+++ Text excerpt

James Cahill avoids all the obvious traps. He creates a subtle, full-length, multi-layered novel that addresses the German novella in oblique and clever ways. The novel begins as a tale of two dons, and sets out from a Cambridge College, Peterhouse, known to be old-fashioned, conservative and dominated by men. Our main protagonist is actually called Don - Don Lamb, an art historian, who is introduced to the reader at the beginning of the novel when he gives a lecture in the Fitzwilliam Museum on his main field of research, the fabulous blue skies of Giambattista Tiepolo (1696-1770). The meeting is chaired by the mysterious, suave and charming Valentine Black, known as Val, Don’s former doctoral supervisor. Don’s Olympian lecture on the eighteenth-century artist establishes his values and beliefs about aesthetics, art and beauty. Art must stand aloof from politics, society, psychology. Don asserts the timeless classical values: form, proportion, light, balance. But the subversive process of corruption has already begun. A heap of rubbish has arrived in the centre of the college lawn: an artwork entitled SICK BED. This bizarre installation, described in detail, is clearly inspired by Tracey Emin’s notorious work, My Bed, created in 1998 and shortlisted for the Turner Prize in 1999, a deliberately provocative anti-artwork which generated similar reactions of outrage, fury and disgust. The stage is set for the struggle between a conventional understanding of beauty and the grim, murky unpleasantness revealed and celebrated by contemporary art. 


Don is the Gustav von Aschenbach figure in this version of Death in Venice. Mann’s Aschenbach embarked on a dangerous “spätes Abenteuer des Gefühls”- a late adventure in sensibility. Don Lamb is so self-absorbed he cannot see what is obvious to the reader. He hides from life and the beauty before him in the imaginary infinity of Tiepolo’s heavens. He turns away from erotic experience. And, this is the fatal mistake he makes, he rejects Val’s offered love.

++++++

■ **Aim**
Name each of the timeless classical values that Don asserts in the review. The data given next bear no relation to the review.

+++ Data extract

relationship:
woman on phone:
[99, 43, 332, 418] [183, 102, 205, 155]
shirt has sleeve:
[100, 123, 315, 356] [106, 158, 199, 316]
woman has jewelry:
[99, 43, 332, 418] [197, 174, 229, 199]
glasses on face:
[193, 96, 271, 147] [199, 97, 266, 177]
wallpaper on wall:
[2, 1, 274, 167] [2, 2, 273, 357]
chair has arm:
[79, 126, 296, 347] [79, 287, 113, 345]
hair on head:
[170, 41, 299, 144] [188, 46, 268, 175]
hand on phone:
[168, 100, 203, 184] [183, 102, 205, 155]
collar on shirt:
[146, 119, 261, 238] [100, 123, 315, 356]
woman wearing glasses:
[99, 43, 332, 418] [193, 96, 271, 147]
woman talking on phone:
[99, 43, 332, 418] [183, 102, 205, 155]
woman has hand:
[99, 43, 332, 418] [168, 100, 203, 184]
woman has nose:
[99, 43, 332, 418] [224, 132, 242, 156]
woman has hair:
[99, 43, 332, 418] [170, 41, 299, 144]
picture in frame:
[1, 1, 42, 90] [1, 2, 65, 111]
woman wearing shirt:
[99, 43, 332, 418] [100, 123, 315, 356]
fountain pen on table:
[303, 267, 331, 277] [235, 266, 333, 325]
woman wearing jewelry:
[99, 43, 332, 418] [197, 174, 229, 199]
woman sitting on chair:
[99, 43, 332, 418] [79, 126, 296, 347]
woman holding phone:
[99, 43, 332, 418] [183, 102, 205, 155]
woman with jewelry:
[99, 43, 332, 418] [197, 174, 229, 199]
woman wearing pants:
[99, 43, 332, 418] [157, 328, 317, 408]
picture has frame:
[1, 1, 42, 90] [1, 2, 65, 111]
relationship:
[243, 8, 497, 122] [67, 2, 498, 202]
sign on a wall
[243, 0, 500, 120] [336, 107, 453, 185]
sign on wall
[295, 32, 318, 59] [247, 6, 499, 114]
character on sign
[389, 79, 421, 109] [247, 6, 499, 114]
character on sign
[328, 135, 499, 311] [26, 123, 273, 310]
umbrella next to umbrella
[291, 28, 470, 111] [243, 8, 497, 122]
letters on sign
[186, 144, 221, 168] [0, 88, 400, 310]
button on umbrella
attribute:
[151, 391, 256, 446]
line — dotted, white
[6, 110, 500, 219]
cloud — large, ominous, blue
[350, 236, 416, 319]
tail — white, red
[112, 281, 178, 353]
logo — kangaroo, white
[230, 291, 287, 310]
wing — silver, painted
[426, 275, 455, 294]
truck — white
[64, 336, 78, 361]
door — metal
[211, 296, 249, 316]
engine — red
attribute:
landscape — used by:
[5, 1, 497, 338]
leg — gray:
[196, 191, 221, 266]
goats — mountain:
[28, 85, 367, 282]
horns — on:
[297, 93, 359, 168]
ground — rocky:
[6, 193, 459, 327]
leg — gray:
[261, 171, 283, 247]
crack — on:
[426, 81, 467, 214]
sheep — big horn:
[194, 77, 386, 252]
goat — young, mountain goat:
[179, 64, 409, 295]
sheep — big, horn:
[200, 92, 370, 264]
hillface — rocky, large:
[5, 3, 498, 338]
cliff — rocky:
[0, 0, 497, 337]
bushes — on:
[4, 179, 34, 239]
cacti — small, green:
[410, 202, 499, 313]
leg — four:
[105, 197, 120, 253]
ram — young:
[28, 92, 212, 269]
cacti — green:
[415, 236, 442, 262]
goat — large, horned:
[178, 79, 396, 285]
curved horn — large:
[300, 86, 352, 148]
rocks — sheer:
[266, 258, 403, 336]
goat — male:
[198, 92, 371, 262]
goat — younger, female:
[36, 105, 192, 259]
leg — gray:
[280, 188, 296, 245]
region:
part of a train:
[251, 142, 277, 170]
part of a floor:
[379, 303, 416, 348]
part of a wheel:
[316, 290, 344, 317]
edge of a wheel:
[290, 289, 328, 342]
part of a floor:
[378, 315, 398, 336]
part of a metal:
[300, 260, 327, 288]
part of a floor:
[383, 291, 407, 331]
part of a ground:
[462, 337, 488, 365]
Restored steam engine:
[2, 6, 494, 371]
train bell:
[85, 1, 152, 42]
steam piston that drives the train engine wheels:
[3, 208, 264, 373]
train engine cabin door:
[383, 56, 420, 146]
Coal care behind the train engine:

++++++

■ **Exercise answer**
Form, proportion, light, balance